[Stored data entries]
+ + + + + + +

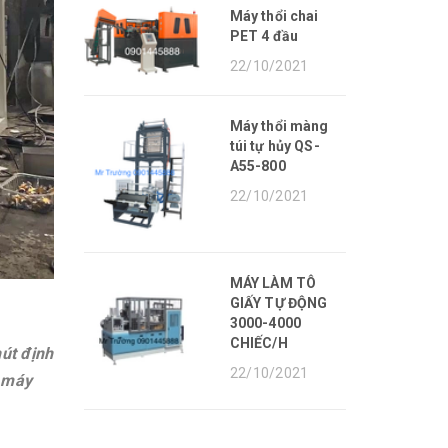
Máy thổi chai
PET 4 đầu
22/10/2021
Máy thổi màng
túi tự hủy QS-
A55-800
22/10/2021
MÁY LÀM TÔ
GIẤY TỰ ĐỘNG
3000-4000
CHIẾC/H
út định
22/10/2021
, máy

+ + + + + + +

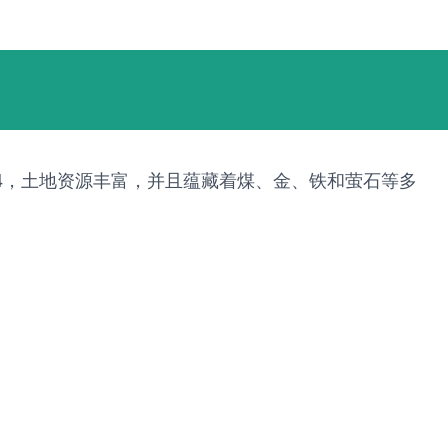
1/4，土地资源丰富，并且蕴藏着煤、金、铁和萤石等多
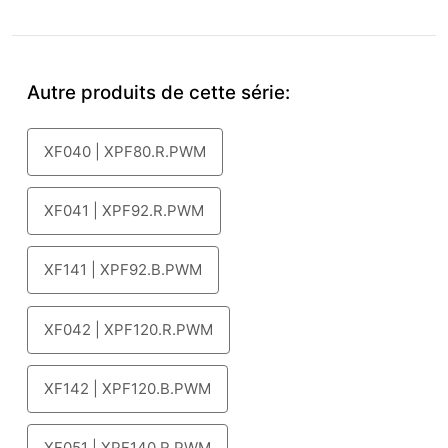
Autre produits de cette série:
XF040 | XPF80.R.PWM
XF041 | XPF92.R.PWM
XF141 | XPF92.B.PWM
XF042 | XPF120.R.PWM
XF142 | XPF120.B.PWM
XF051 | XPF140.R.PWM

+ + + + + + +

→ What is being asked
Rewrite the lines between the ones holding "1/4，土地资源丰富，并且蕴藏着煤、金、铁和萤石等多" and "XF051 | XPF140.R.PWM", inclusive, putting "gamme" wherever "série" appears and keeping everything else the same. Give only those lines, and leave out the pictures.

→ Answer area
1/4，土地资源丰富，并且蕴藏着煤、金、铁和萤石等多
Autre produits de cette gamme:
XF040 | XPF80.R.PWM
XF041 | XPF92.R.PWM
XF141 | XPF92.B.PWM
XF042 | XPF120.R.PWM
XF142 | XPF120.B.PWM
XF051 | XPF140.R.PWM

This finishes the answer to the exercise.